-- Start Excerpt --

The Hollande-Trierweiler passage in the rich history of French scandals has ended badly for both, contributing to morbid forces of disunion at work in contemporary French society.
Until the announcement — indeed the proclamation — was made the weekend before last by the President of the French Republic that Valerie Trierweiler had been dismissed as the royal favorite, the French public had contentedly assured its foreign friends of the amusement provided by the affair, and its sophisticated indifference to their president’s sentimental imbroglios.
But the French have been shaken by Francois Hollande’s curt, 18-word termination of his relationship with the companion, who two years ago was “the woman of my life,” and who recklessly claimed to be the “First Lady” of France (with office and staff in the presidential palace) — a title unknown in France since the 1930s, when the last president of the Third Republic, Albert Lebrun, made a state visit to the United States and amused French journalists picked up the term to describe his wife.

-- End Excerpt --
-- Start Data lines --

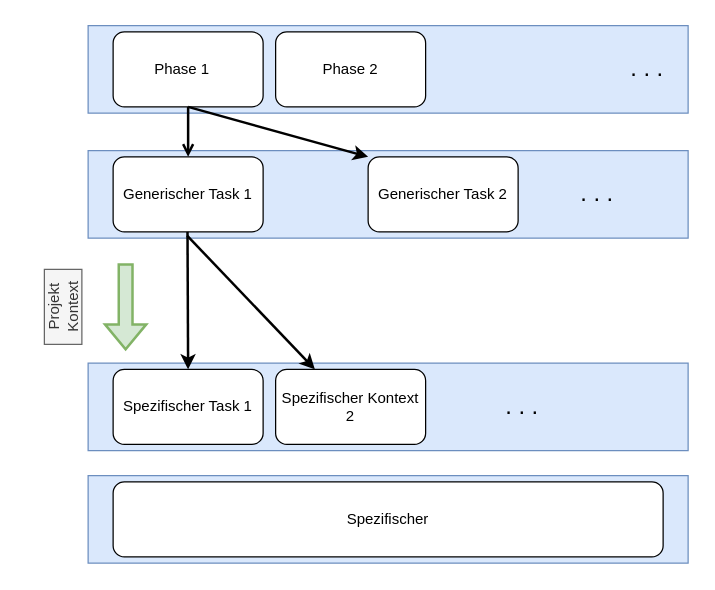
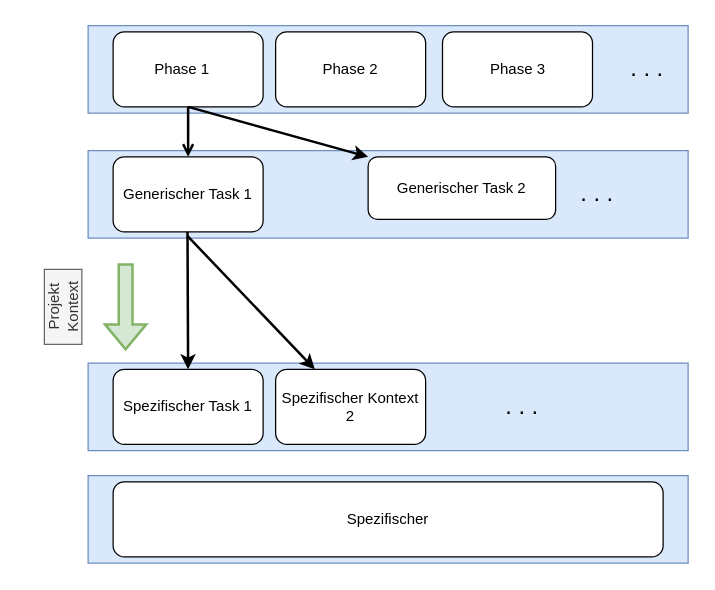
  <mxCell id="0" />
  <mxCell id="1" parent="0" />
  <mxCell id="2" value="" style="rounded=0;whiteSpace=wrap;html=1;fillColor=#dae8fc;strokeColor=#6c8ebf;" vertex="1" parent="1"><mxGeometry x="70" y="20" width="480" height="70" as="geometry" /></mxCell>
  <mxCell id="3" value="Phase 1&lt;span style=&quot;white-space: pre;&quot;&gt;&#09;&lt;/span&gt;" style="rounded=1;whiteSpace=wrap;html=1;" vertex="1" parent="1"><mxGeometry x="90" y="25" width="120" height="60" as="geometry" /></mxCell>
  <mxCell id="4" value="Phase 2" style="rounded=1;whiteSpace=wrap;html=1;" vertex="1" parent="1"><mxGeometry x="220" y="25" width="120" height="60" as="geometry" /></mxCell>
+ <mxCell id="5" value="Phase 3" style="rounded=1;whiteSpace=wrap;html=1;" vertex="1" parent="1"><mxGeometry x="353.5" y="25" width="120" height="60" as="geometry" /></mxCell>
  <mxCell id="6" value="&lt;font style=&quot;font-size: 19px;&quot;&gt;. . .&amp;nbsp;&lt;/font&gt;" style="text;html=1;strokeColor=none;fillColor=none;align=center;verticalAlign=middle;whiteSpace=wrap;rounded=0;" vertex="1" parent="1"><mxGeometry x="490" y="40" width="60" height="30" as="geometry" /></mxCell>
  <mxCell id="7" value="" style="rounded=0;whiteSpace=wrap;html=1;fillColor=#dae8fc;strokeColor=#6c8ebf;" vertex="1" parent="1"><mxGeometry x="70" y="120" width="480" height="70" as="geometry" /></mxCell>
  <mxCell id="8" value="Generischer Task 1" style="rounded=1;whiteSpace=wrap;html=1;" vertex="1" parent="1"><mxGeometry x="90" y="125" width="120" height="60" as="geometry" /></mxCell>
- <mxCell id="9" value="Generischer Task 2" style="rounded=1;whiteSpace=wrap;html=1;" vertex="1" parent="1"><mxGeometry x="294" y="125" width="120" height="60" as="geometry" /></mxCell>
+ <mxCell id="9" value="Generischer Task 2" style="rounded=1;whiteSpace=wrap;html=1;" vertex="1" parent="1"><mxGeometry x="294" y="125" width="150" height="50" as="geometry" /></mxCell>
  <mxCell id="10" value="" style="endArrow=open;html=1;rounded=0;exitX=0.5;exitY=1;exitDx=0;exitDy=0;entryX=0.5;entryY=0;entryDx=0;entryDy=0;strokeWidth=2;" edge="1" parent="1" source="3" target="8"><mxGeometry width="50" height="50" relative="1" as="geometry"><mxPoint x="390" y="340" as="sourcePoint" /><mxPoint x="440" y="290" as="targetPoint" /></mxGeometry></mxCell>
  <mxCell id="11" value="" style="endArrow=classic;html=1;rounded=0;entryX=0;entryY=0;entryDx=0;entryDy=0;strokeWidth=2;" edge="1" parent="1" target="9"><mxGeometry width="50" height="50" relative="1" as="geometry"><mxPoint x="150" y="85" as="sourcePoint" /><mxPoint x="200" y="35" as="targetPoint" /></mxGeometry></mxCell>
  <mxCell id="12" value="" style="rounded=0;whiteSpace=wrap;html=1;fillColor=#dae8fc;strokeColor=#6c8ebf;" vertex="1" parent="1"><mxGeometry x="70" y="290" width="480" height="70" as="geometry" /></mxCell>
  <mxCell id="13" value="" style="shape=flexArrow;endArrow=classic;html=1;rounded=0;fillColor=#d5e8d4;strokeColor=#82b366;strokeWidth=2;" edge="1" parent="1"><mxGeometry width="50" height="50" relative="1" as="geometry"><mxPoint x="100" y="210" as="sourcePoint" /><mxPoint x="100" y="280" as="targetPoint" /></mxGeometry></mxCell>
  <mxCell id="14" value="&lt;font style=&quot;font-size: 12px;&quot;&gt;Projekt Kontext&lt;/font&gt;" style="text;html=1;strokeColor=#666666;fillColor=#f5f5f5;align=center;verticalAlign=middle;whiteSpace=wrap;rounded=0;rotation=270;fontColor=#333333;" vertex="1" parent="1"><mxGeometry x="20" y="230" width="60" height="30" as="geometry" /></mxCell>
  <mxCell id="15" value="Spezifischer Task 1" style="rounded=1;whiteSpace=wrap;html=1;" vertex="1" parent="1"><mxGeometry x="90" y="295" width="120" height="60" as="geometry" /></mxCell>
  <mxCell id="16" value="Spezifischer Kontext 2" style="rounded=1;whiteSpace=wrap;html=1;" vertex="1" parent="1"><mxGeometry x="220" y="295" width="120" height="60" as="geometry" /></mxCell>
  <mxCell id="17" value="" style="rounded=0;whiteSpace=wrap;html=1;fillColor=#dae8fc;strokeColor=#6c8ebf;" vertex="1" parent="1"><mxGeometry x="70" y="380" width="480" height="70" as="geometry" /></mxCell>
  <mxCell id="18" value="Spezifischer" style="rounded=1;whiteSpace=wrap;html=1;" vertex="1" parent="1"><mxGeometry x="90" y="385" width="440" height="60" as="geometry" /></mxCell>
  <mxCell id="19" value="" style="endArrow=classic;html=1;rounded=0;exitX=0.5;exitY=1;exitDx=0;exitDy=0;entryX=0.5;entryY=0;entryDx=0;entryDy=0;strokeWidth=2;" edge="1" parent="1" target="15"><mxGeometry width="50" height="50" relative="1" as="geometry"><mxPoint x="149.5" y="185" as="sourcePoint" /><mxPoint x="149.5" y="225" as="targetPoint" /></mxGeometry></mxCell>
  <mxCell id="20" value="" style="endArrow=classic;html=1;rounded=0;exitX=0.165;exitY=0.971;exitDx=0;exitDy=0;strokeWidth=2;exitPerimeter=0;" edge="1" parent="1" source="7" target="16"><mxGeometry width="50" height="50" relative="1" as="geometry"><mxPoint x="220" y="190" as="sourcePoint" /><mxPoint x="220.5" y="360" as="targetPoint" /></mxGeometry></mxCell>
  <mxCell id="21" value="&lt;font style=&quot;font-size: 19px;&quot;&gt;. . .&amp;nbsp;&lt;/font&gt;" style="text;html=1;strokeColor=none;fillColor=none;align=center;verticalAlign=middle;whiteSpace=wrap;rounded=0;" vertex="1" parent="1"><mxGeometry x="450" y="140" width="60" height="30" as="geometry" /></mxCell>
  <mxCell id="22" value="&lt;font style=&quot;font-size: 19px;&quot;&gt;. . .&amp;nbsp;&lt;/font&gt;" style="text;html=1;strokeColor=none;fillColor=none;align=center;verticalAlign=middle;whiteSpace=wrap;rounded=0;" vertex="1" parent="1"><mxGeometry x="390" y="310" width="60" height="30" as="geometry" /></mxCell>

-- End Data lines --

Tasks to perform
- a) Name every person the article on Hollande and Trierweiler mentions by name.
- b) From the article on Hollande and Trierweiler, reproduce word for word the part that opens with the words containing "The Hollande-Trierweiler passage" and closes with "contemporary French society.".
- c) Write what comes next in the article on Hollande and Trierweiler, picking up after its final sentence.

Responses to the exercise
- a) Francois Hollande, Valerie Trierweiler, Albert Lebrun

- b)
The Hollande-Trierweiler passage in the rich history of French scandals has ended badly for both, contributing to morbid forces of disunion at work in contemporary French society.

- c)
The whole matter has taken a significant political turn with the unexpected and noisy anti-Hollande street demonstration that followed the president’s statement. This protest was unanticipated and heterogeneous in composition and turned seriously violent.
Hollande’s victory in the presidential election two years ago occurred in a context of economic crisis, divided ideologies and economic counsels, seemingly the most urgent issue requiring re-examination and reform. Instead, the Hollande priority was to respond to the most controversial demand of his electorate, same-sex marriage, affecting the role of families in society. This measure has passed in the legislature, together with legal provisions for adoption of children by same-sex couples (of either sex). Other controversial measures, not yet agreed, are proposed for state-financed sperm-donor conception and possibly for surrogate mothers.
These, of course, are no novelties, having been prominent demands not only in France, but widely in Europe and the U.S. France already offers a “pact” affording persons of the same sex a legal status that provides the same tax, inheritance, pension, and other legal and financial advantages of conventional marriage.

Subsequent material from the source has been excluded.